Good. As my internal curious ape turns and returns those coconuts, ideas start taking shape. At least one type of socio-economic environment, where that curious new species called ‘smart cities’ seem to dwell, is an environment where them growth rates in housing prices, and in population, are like 3% or more. One million and a half people living in a more or less continuous urban area seem to make like a decent size, in terms of feeding grounds for a smart city. Prices of residential real estate, associated with the emergence of smart cities in Europe, seem hitting like 4 500 € or more. This is probably just one type of environment, but one is already better than saying ‘any environment’. The longer I do social sciences, the more I am persuaded that we, humans, are very simple and schematic in our social structures. Theoretically, with the individual flexibility we are capable of, the science we have, and with Twitter, we could form an indefinitely diverse catalogue of social structures. Yet, it is more like in a chess game: there are just a few structures that work, and others just don’t, and we don’t even full comprehend the reasons for them not working at all. When we talk business and investment, there are some contexts that allow the deployment of a business model, whilst it just doesn’t work in other contexts. Same thing here: the type of environment I am casually sketching is the one where smart cities work in terms of business and investment.

My business plan for investing in smart cities has certainly one cornerstone, namely that of gains in the market value of real estate involved. One cornerstone is not bad at all, and now I am thinking about putting some stones under the remaining three corners. In that report which I mentioned earlier, namely report ‘The State of European Cities’ , I have already spotted two interesting pieces of information. Firstly, the sustainable density of population for a smart city is generally the same as for sustainable public transport: 3000 people per km2 or more. Secondly, the dominant trend in the European urbanisation is the growth of suburbs and towns, rather than cities strictly spoken. It pertains to my home country, Poland, as well. Thus, what we have as market, is a network of urban units moderate in size, but big in connections with other similar units. Two classes of business prospects emerge, then, regarding the investment in smart cities. Following my maths classes at school, I call those prospects, respectively, the necessary context, and the favourable context. The necessary is based on the density of population: the more we are per square kilometre, the more fun we are having, and the special kind of fun we can have in a smart city requires at least 3000 people per km2, or, in other words, each individual person having for their personal use no more than a square of 18 meters on 18. The favourable is made of real estate prices, and demographic growth, the former hitting above 4 500 € per 1 m2, and growing at 3% per annum, on average; the latter needs to make the same 3% a year.

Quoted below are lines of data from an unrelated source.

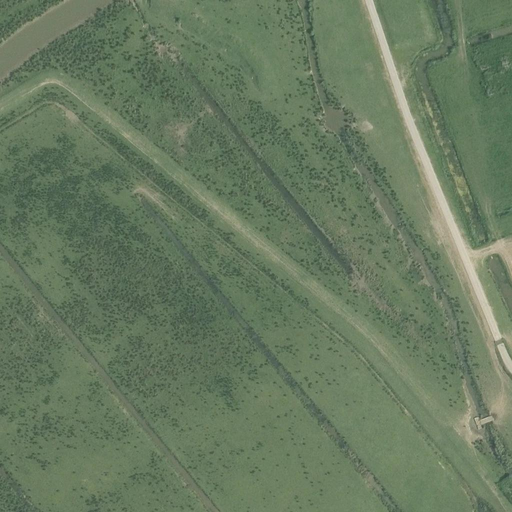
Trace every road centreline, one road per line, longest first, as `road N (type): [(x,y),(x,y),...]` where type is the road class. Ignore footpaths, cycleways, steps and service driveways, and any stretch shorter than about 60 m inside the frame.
road 1 (unclassified): [(511,368),(364,0)]
road 2 (track): [(465,255),(499,245),(457,0)]
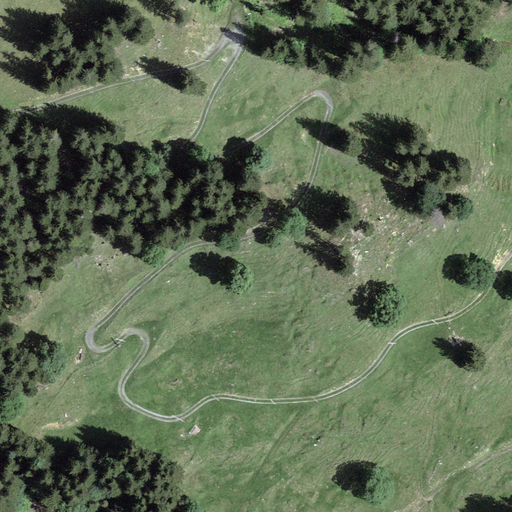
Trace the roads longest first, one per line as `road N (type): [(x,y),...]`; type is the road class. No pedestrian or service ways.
road 1 (track): [(511,251),(477,300),(402,332),(373,367),(335,392),(297,400),(212,396),(166,418),(132,405),(121,390),(147,344),(144,332),(101,349),(90,333),(181,249),(260,230),(300,203),(327,97),(309,96),(226,154),(192,156),(188,144),(240,49),(234,40),(197,63),(0,115)]
road 2 (track): [(233,511),(311,399)]
road 3 (track): [(511,444),(408,511)]
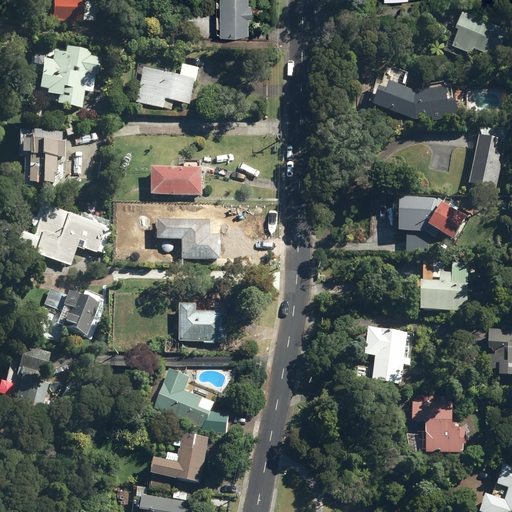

By the way, I made a quick calculation for my family and our house. We live in a terraced house, located on a plot of land of 250 m2. We are three, which makes 83,6 m2 per capita, which, in turn, means that each capita has an individual square of land the size of 9,14 meters on 9,14. We are double the density of population required for a smart city. There is no other way: I have to go for it.